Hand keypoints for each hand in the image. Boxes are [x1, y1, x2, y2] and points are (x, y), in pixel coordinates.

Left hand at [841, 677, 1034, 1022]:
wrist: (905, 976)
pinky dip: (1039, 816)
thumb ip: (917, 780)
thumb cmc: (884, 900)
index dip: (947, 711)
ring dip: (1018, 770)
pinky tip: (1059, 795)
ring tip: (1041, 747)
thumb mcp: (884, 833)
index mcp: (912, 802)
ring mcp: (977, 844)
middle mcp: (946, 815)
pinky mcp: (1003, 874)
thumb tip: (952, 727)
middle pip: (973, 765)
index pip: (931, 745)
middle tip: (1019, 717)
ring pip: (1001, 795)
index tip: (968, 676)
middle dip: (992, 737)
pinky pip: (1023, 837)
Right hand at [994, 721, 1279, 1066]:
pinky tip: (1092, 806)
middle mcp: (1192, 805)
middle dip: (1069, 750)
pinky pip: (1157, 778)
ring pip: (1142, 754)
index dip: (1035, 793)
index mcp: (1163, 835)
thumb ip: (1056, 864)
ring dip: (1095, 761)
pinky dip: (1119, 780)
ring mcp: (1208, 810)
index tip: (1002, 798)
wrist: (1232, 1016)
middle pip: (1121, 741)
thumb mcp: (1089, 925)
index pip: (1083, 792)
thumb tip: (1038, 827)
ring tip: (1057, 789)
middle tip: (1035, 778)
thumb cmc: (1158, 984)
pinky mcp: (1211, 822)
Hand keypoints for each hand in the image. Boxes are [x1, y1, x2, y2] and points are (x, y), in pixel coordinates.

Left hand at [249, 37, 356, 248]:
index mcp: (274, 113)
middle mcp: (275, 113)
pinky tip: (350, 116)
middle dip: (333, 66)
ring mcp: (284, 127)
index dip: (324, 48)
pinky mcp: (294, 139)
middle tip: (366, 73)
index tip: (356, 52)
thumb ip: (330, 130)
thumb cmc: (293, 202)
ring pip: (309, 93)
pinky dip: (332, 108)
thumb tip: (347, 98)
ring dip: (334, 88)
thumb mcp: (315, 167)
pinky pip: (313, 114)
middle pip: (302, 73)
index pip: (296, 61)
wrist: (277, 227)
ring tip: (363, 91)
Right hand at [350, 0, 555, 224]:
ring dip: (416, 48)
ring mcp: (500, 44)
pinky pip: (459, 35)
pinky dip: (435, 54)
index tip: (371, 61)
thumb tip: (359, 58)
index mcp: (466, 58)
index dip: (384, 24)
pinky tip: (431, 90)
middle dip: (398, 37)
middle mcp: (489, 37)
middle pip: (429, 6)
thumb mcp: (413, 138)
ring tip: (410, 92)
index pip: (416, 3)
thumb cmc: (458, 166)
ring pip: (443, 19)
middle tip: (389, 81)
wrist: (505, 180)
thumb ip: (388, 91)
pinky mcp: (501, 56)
+--
# [Your task]
What you give back must match the material word for word.

# [Your solution]
Hand keypoints for each hand in the image. Boxes are [x1, y1, x2, y2] and points are (x, y), in pixel coordinates.

Left hand at [841, 677, 1034, 1022]:
wrist: (905, 976)
pinky dip: (1039, 816)
thumb ip: (917, 780)
thumb cmc: (884, 900)
index dip: (947, 711)
ring dip: (1018, 770)
pinky tip: (1059, 795)
ring tip: (1041, 747)
thumb mcp: (884, 833)
index mcp: (912, 802)
ring mcp: (977, 844)
middle mcp: (946, 815)
pinky mcp: (1003, 874)
thumb tip: (952, 727)
middle pip: (973, 765)
index pip: (931, 745)
middle tip: (1019, 717)
ring pip: (1001, 795)
index tip: (968, 676)
middle dip: (992, 737)
pinky pip: (1023, 837)
Right hand at [994, 721, 1279, 1066]:
pinky tip: (1092, 806)
middle mcp: (1192, 805)
middle dip: (1069, 750)
pinky pip: (1157, 778)
ring pip: (1142, 754)
index dip: (1035, 793)
index mcp: (1163, 835)
thumb ip: (1056, 864)
ring dip: (1095, 761)
pinky dip: (1119, 780)
ring mcp: (1208, 810)
index tip: (1002, 798)
wrist: (1232, 1016)
middle pip: (1121, 741)
thumb mcp: (1089, 925)
index pip: (1083, 792)
thumb tip: (1038, 827)
ring tip: (1057, 789)
middle tip: (1035, 778)
thumb cmc: (1158, 984)
pinky mcp: (1211, 822)
Hand keypoints for each hand in the image. Boxes are [x1, y1, x2, y2] and points are (x, y), in pixel coordinates.

Left hand at [249, 37, 356, 248]:
index mcp: (274, 113)
middle mcp: (275, 113)
pinky tip: (350, 116)
middle dip: (333, 66)
ring mcp: (284, 127)
index dip: (324, 48)
pinky mcp: (294, 139)
middle tip: (366, 73)
index tip: (356, 52)
thumb ip: (330, 130)
thumb cmc: (293, 202)
ring pip: (309, 93)
pinky dip: (332, 108)
thumb tip: (347, 98)
ring dip: (334, 88)
thumb mcp: (315, 167)
pinky pip: (313, 114)
middle pip: (302, 73)
index pip: (296, 61)
wrist: (277, 227)
ring tip: (363, 91)
Right hand at [350, 0, 555, 224]:
ring dip: (416, 48)
ring mcp: (500, 44)
pinky pip: (459, 35)
pinky dip: (435, 54)
index tip: (371, 61)
thumb tip: (359, 58)
index mcp: (466, 58)
index dip: (384, 24)
pinky tip: (431, 90)
middle dip: (398, 37)
middle mcp: (489, 37)
middle pip: (429, 6)
thumb mcp: (413, 138)
ring tip: (410, 92)
index pip: (416, 3)
thumb cmc: (458, 166)
ring pip: (443, 19)
middle tip: (389, 81)
wrist: (505, 180)
thumb ip: (388, 91)
pinky mcp: (501, 56)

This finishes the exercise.